MANAMA: Bahreïn et le Koweït ont affirmé jeudi avoir contré des attaques iraniennes, après de nouvelles frappes américaines contre l'Iran.

"L'Iran poursuit sa politique hostile systématique à travers ses attaques criminelles visant les civils", a déclaré l'armée bahreïnie dans un communiqué, en affirmant avoir " intercepté et détruit plusieurs attaques aériennes".

Des sirènes d'alerte aérienne ont retenti dans la nuit de mercredi à jeudi à Manama, la capitale du royaume, où des explosions ont été entendues, a rapporté une journaliste de l'AFP.

L'état-major koweïtien a également indiqué dans la nuit avoir répondu à "des attaques hostiles de drones" iraniens. Il a précisé que les explosions entendues étaient le résultat d'interceptions aériennes.

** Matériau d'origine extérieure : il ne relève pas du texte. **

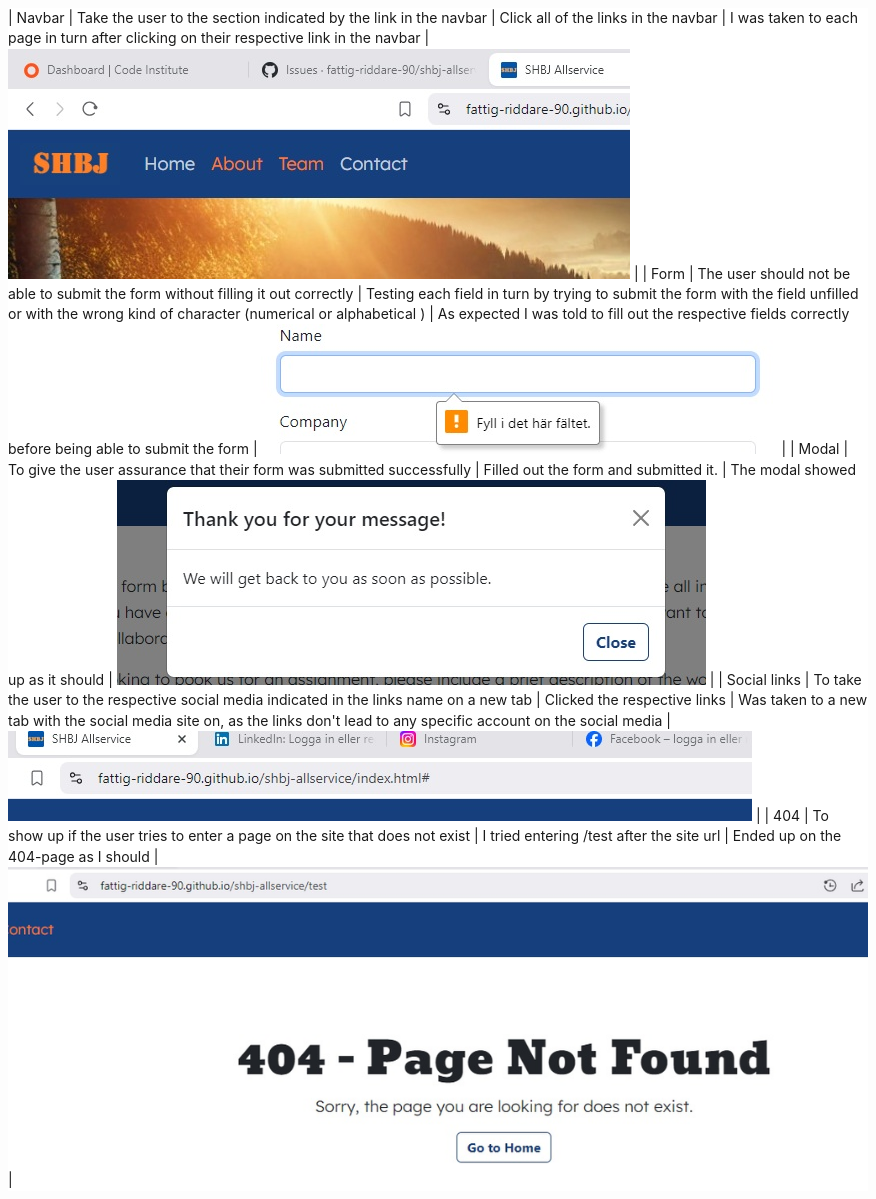 | Navbar | Take the user to the section indicated by the link in the navbar | Click all of the links in the navbar | I was taken to each page in turn after clicking on their respective link in the navbar | ![screenshot](documentation/defensive/defensive-nav.jpg) |
| Form | The user should not be able to submit the form without filling it out correctly | Testing each field in turn by trying to submit the form with the field unfilled or with the wrong kind of character (numerical or alphabetical ) | As expected I was told to fill out the respective fields correctly before being able to submit the form | ![screenshot](documentation/defensive/defensive-form.jpg) |
| Modal | To give the user assurance that their form was submitted successfully | Filled out the form and submitted it. | The modal showed up as it should | ![screenshot](documentation/defensive/defensive-modal.jpg) |
| Social links | To take the user to the respective social media indicated in the links name on a new tab | Clicked the respective links | Was taken to a new tab with the social media site on, as the links don't lead to any specific account on the social media | ![screenshot](documentation/defensive/defensive-social.jpg) |
| 404 | To show up if the user tries to enter a page on the site that does not exist | I tried entering /test after the site url | Ended up on the 404-page as I should | ![screenshot](documentation/defensive/defensive-404.jpg) |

Les forces iraniennes ont annoncé avoir visé "des systèmes de radar, un système de défense antiaérienne Patriot et des sites de stockage de carburant" sur la base aérienne Ali al-Salem  au Koweït, ainsi que des installations militaires américaines sur la base aérienne de Cheikh Isa à Bahreïn.

Téhéran mène des attaques quasi quotidiennes dans ces deux pays du Golfe depuis la reprise des hostilités le 7 juillet avec les Etats-Unis, en disant cibler des intérêts militaires américains.

Les autorités bahreïnie et koweïtienne accusent toutefois leur voisin de viser aussi des sites civils.

Dimanche, le Koweït a affirmé que trois postes-frontières et une plateforme pétrolière offshore avaient été ciblés, sans préciser leur origine.

La confrontation a repris après des attaques contre des navires dans le Golfe, imputées à l'Iran. Les frappes menées depuis sont sans précédent au Moyen-Orient depuis le cessez-le-feu du 8 avril.